# Job
Copy every line of the items below word for word, omitting the pictures.

------------------------

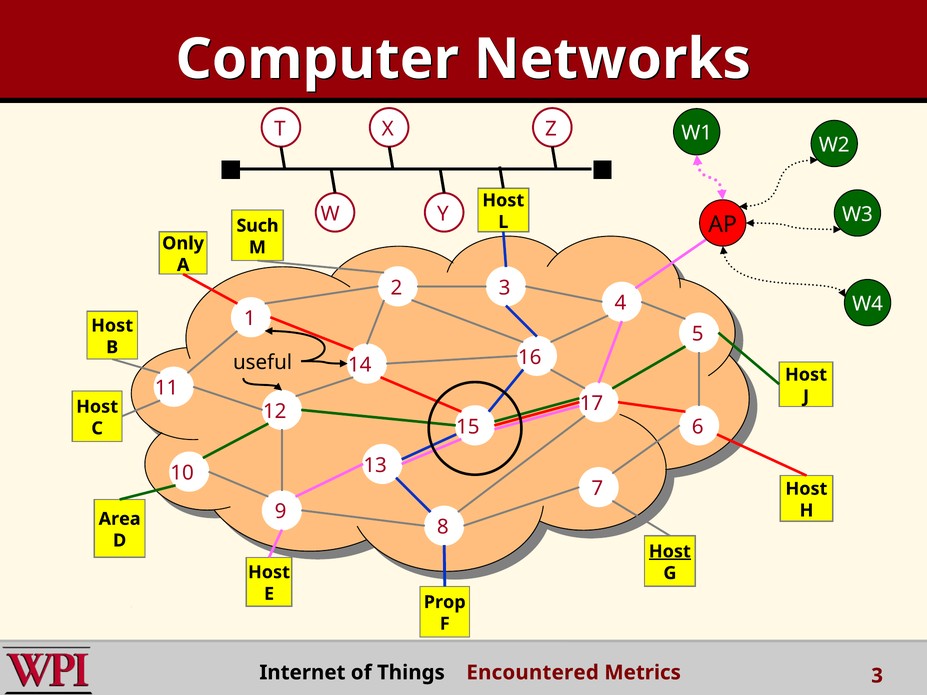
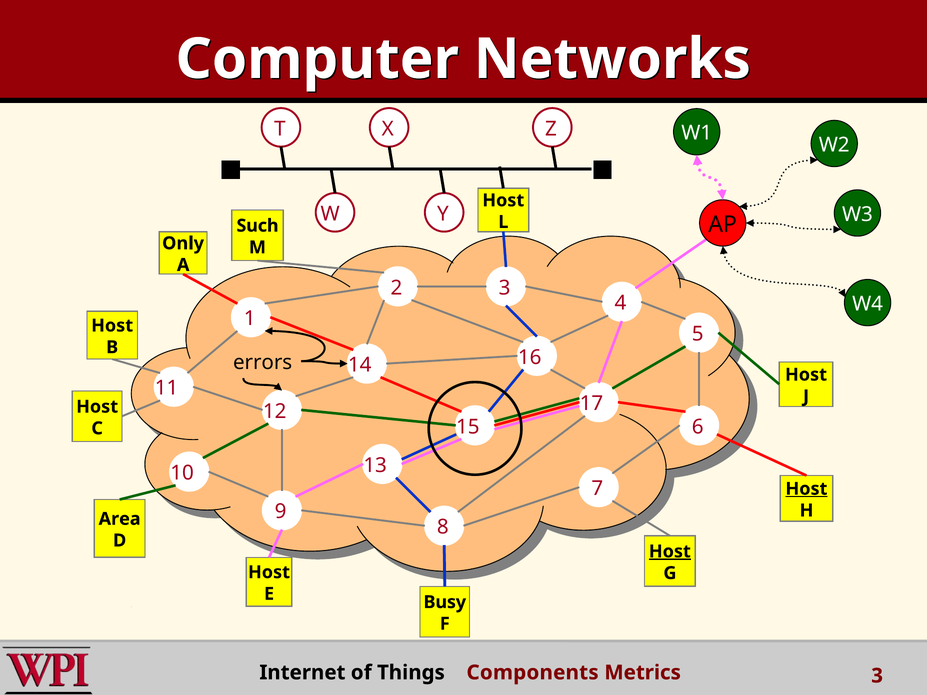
useful: useful -> errors
Host at (806, 489) underline: none -> present
Prop: Prop -> Busy
Encountered: Encountered -> Components
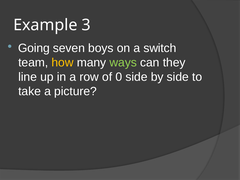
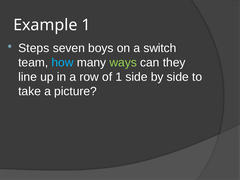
Example 3: 3 -> 1
Going: Going -> Steps
how colour: yellow -> light blue
of 0: 0 -> 1
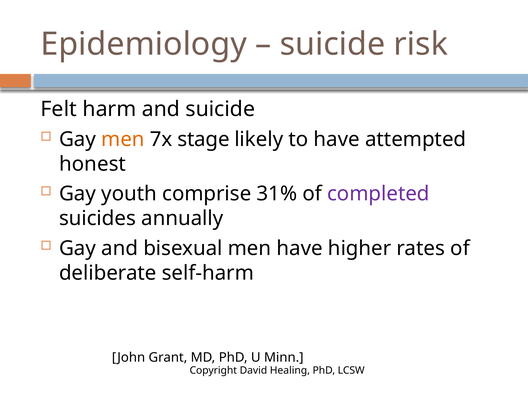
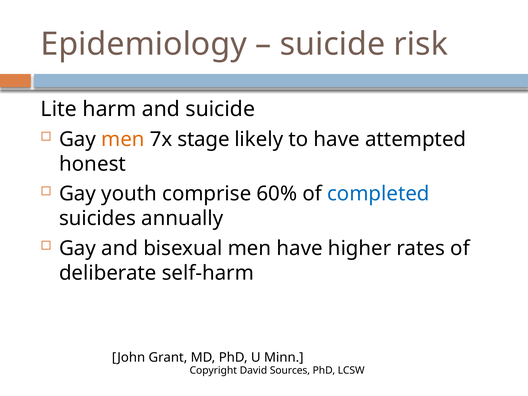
Felt: Felt -> Lite
31%: 31% -> 60%
completed colour: purple -> blue
Healing: Healing -> Sources
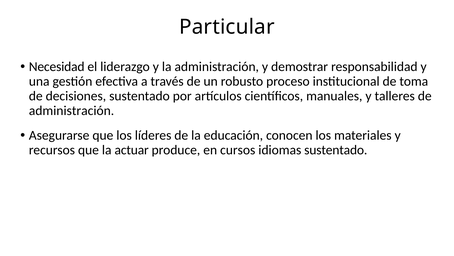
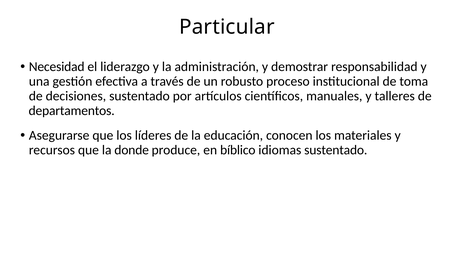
administración at (72, 110): administración -> departamentos
actuar: actuar -> donde
cursos: cursos -> bíblico
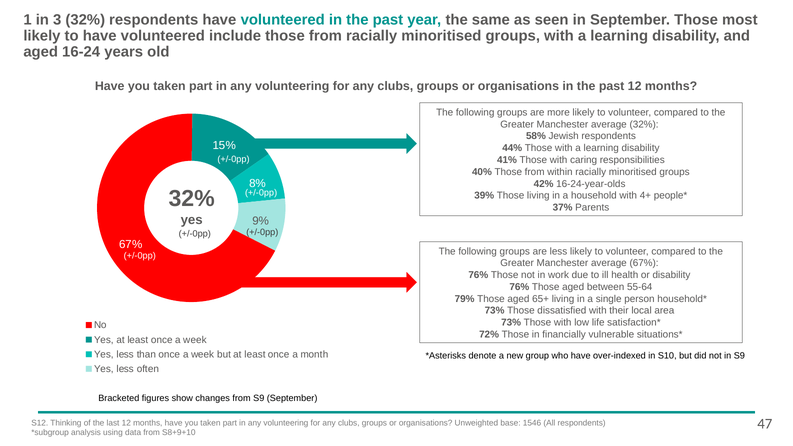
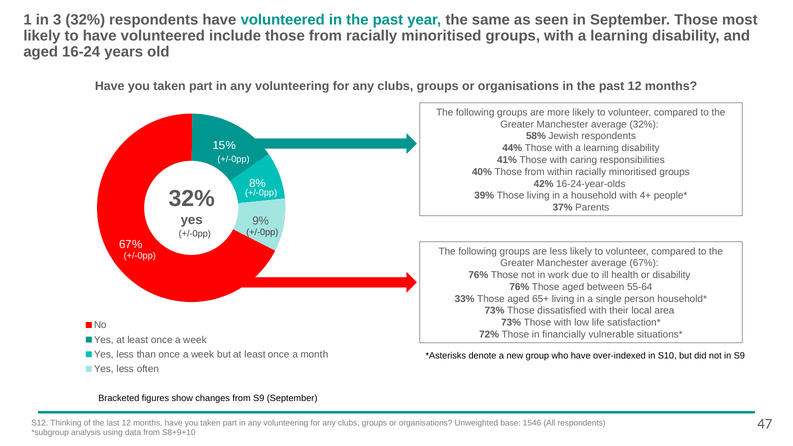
79%: 79% -> 33%
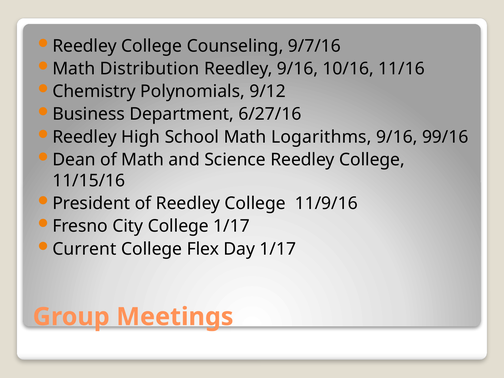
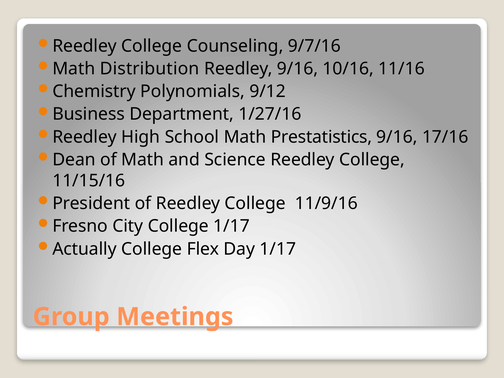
6/27/16: 6/27/16 -> 1/27/16
Logarithms: Logarithms -> Prestatistics
99/16: 99/16 -> 17/16
Current: Current -> Actually
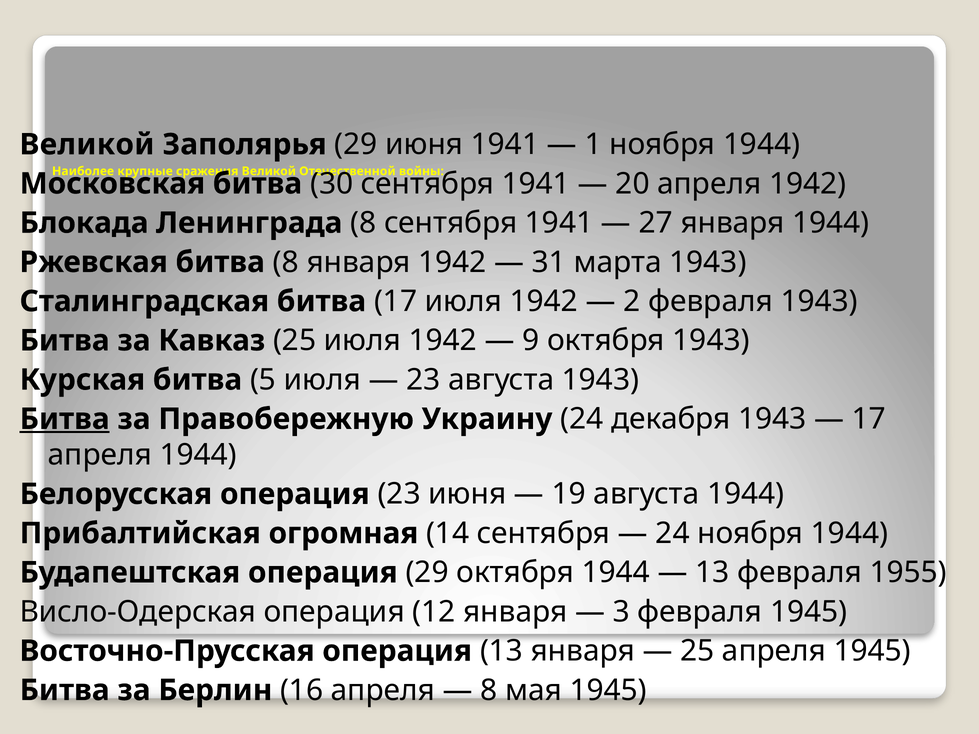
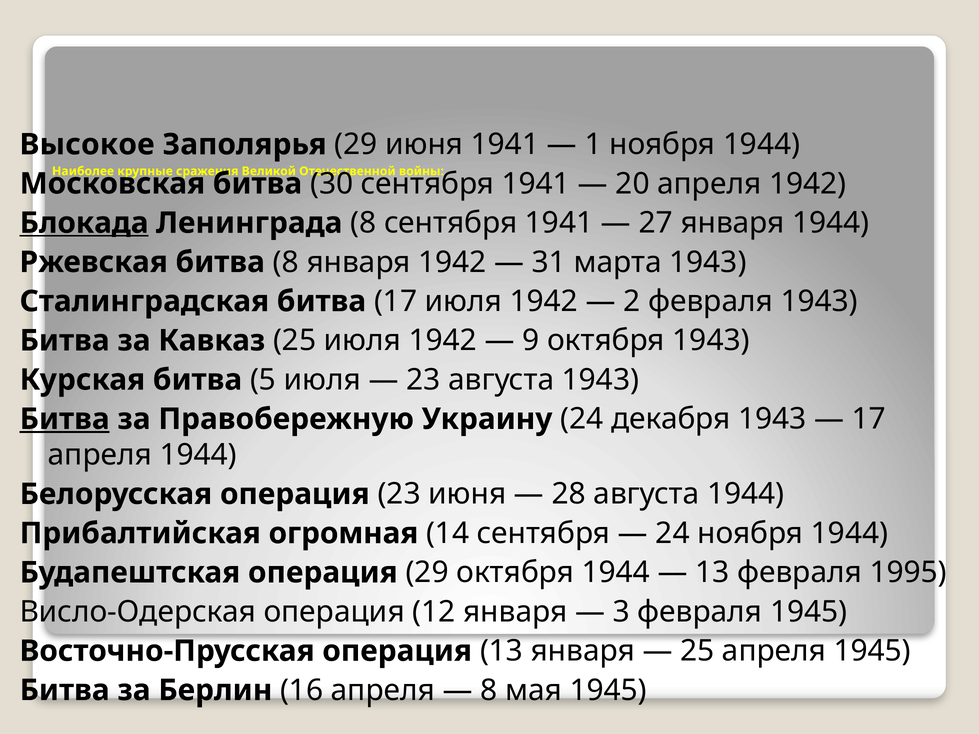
Великой at (87, 145): Великой -> Высокое
Блокада underline: none -> present
19: 19 -> 28
1955: 1955 -> 1995
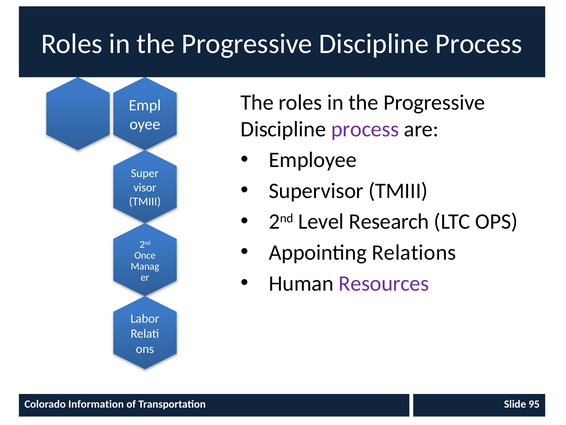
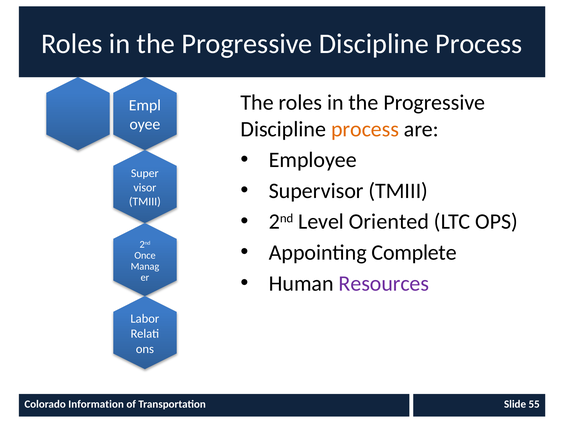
process at (365, 129) colour: purple -> orange
Research: Research -> Oriented
Relations: Relations -> Complete
95: 95 -> 55
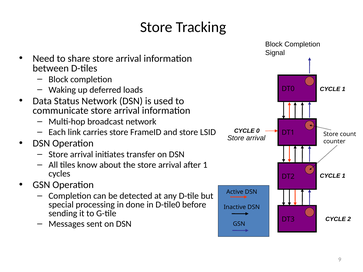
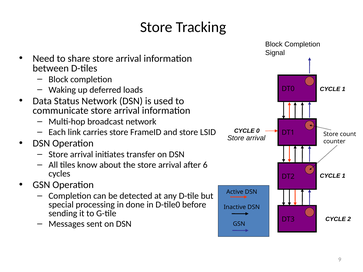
after 1: 1 -> 6
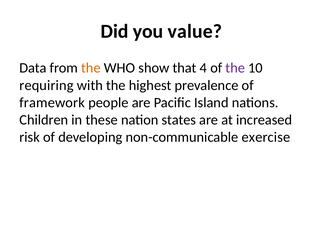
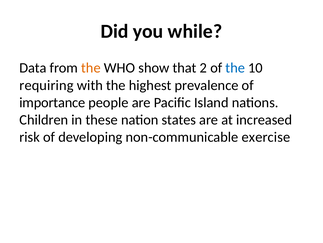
value: value -> while
4: 4 -> 2
the at (235, 68) colour: purple -> blue
framework: framework -> importance
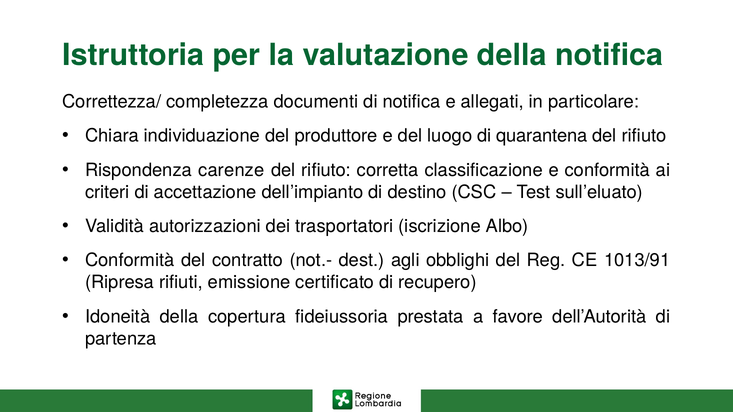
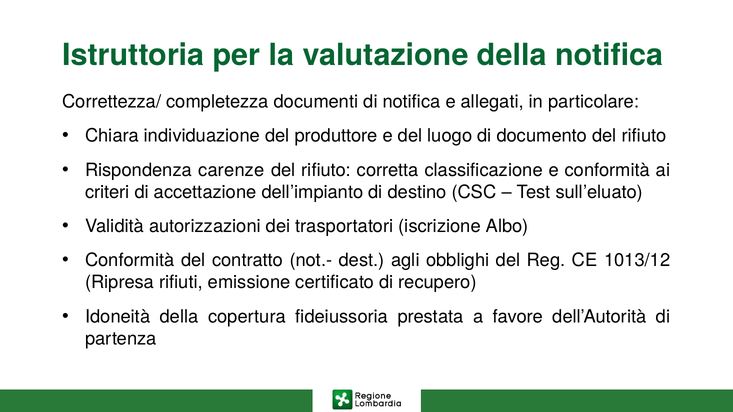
quarantena: quarantena -> documento
1013/91: 1013/91 -> 1013/12
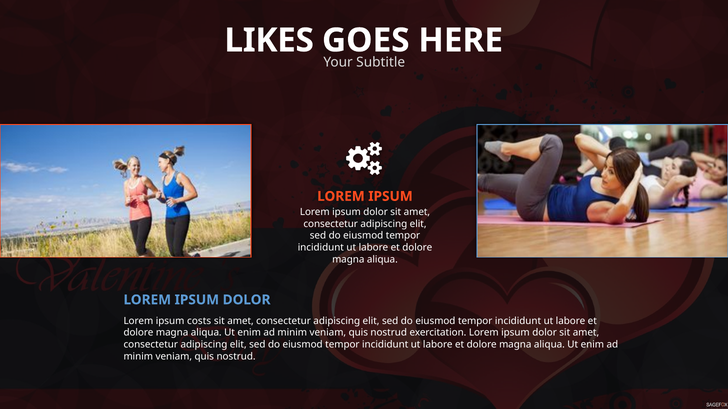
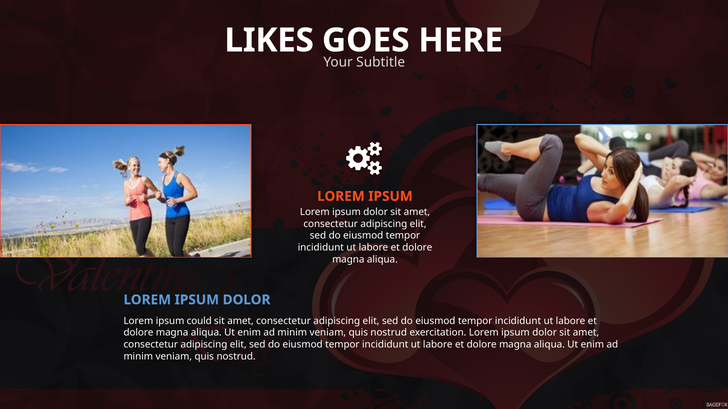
costs: costs -> could
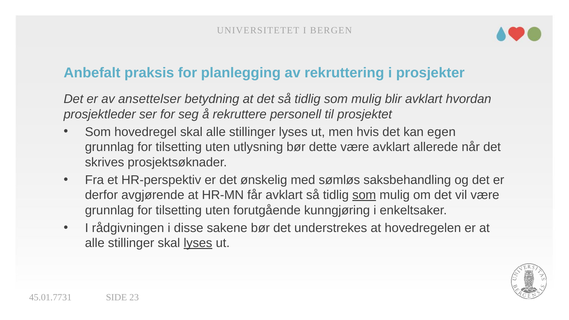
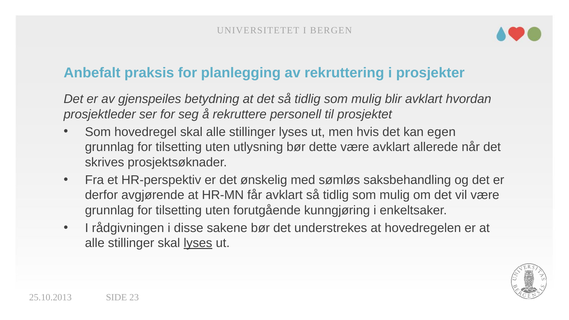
ansettelser: ansettelser -> gjenspeiles
som at (364, 195) underline: present -> none
45.01.7731: 45.01.7731 -> 25.10.2013
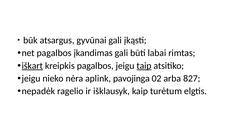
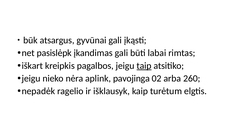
net pagalbos: pagalbos -> pasislėpk
iškart underline: present -> none
827: 827 -> 260
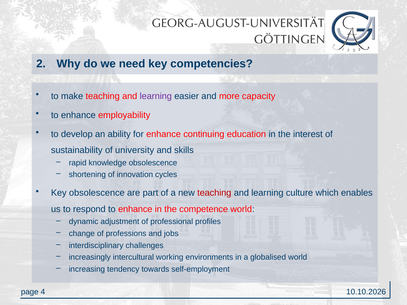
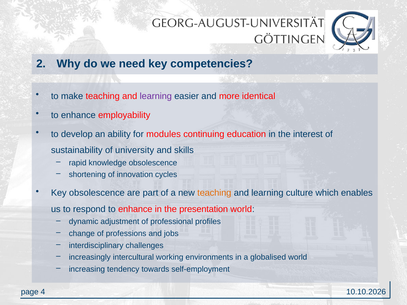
capacity: capacity -> identical
for enhance: enhance -> modules
teaching at (214, 193) colour: red -> orange
competence: competence -> presentation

------------------------

# Answer to the task
useful: useful -> errors
Host at (806, 489) underline: none -> present
Prop: Prop -> Busy
Encountered: Encountered -> Components
Example 3: 3 -> 1
Going: Going -> Steps
how colour: yellow -> light blue
of 0: 0 -> 1
Felt: Felt -> Lite
31%: 31% -> 60%
completed colour: purple -> blue
Healing: Healing -> Sources
administración at (72, 110): administración -> departamentos
actuar: actuar -> donde
cursos: cursos -> bíblico
79%: 79% -> 33%
6/27/16: 6/27/16 -> 1/27/16
Logarithms: Logarithms -> Prestatistics
99/16: 99/16 -> 17/16
Current: Current -> Actually
Великой at (87, 145): Великой -> Высокое
Блокада underline: none -> present
19: 19 -> 28
1955: 1955 -> 1995
process at (365, 129) colour: purple -> orange
Research: Research -> Oriented
Relations: Relations -> Complete
95: 95 -> 55
after 1: 1 -> 6
value: value -> while
4: 4 -> 2
the at (235, 68) colour: purple -> blue
framework: framework -> importance
quarantena: quarantena -> documento
1013/91: 1013/91 -> 1013/12
costs: costs -> could
ansettelser: ansettelser -> gjenspeiles
som at (364, 195) underline: present -> none
45.01.7731: 45.01.7731 -> 25.10.2013
net pagalbos: pagalbos -> pasislėpk
iškart underline: present -> none
827: 827 -> 260
capacity: capacity -> identical
for enhance: enhance -> modules
teaching at (214, 193) colour: red -> orange
competence: competence -> presentation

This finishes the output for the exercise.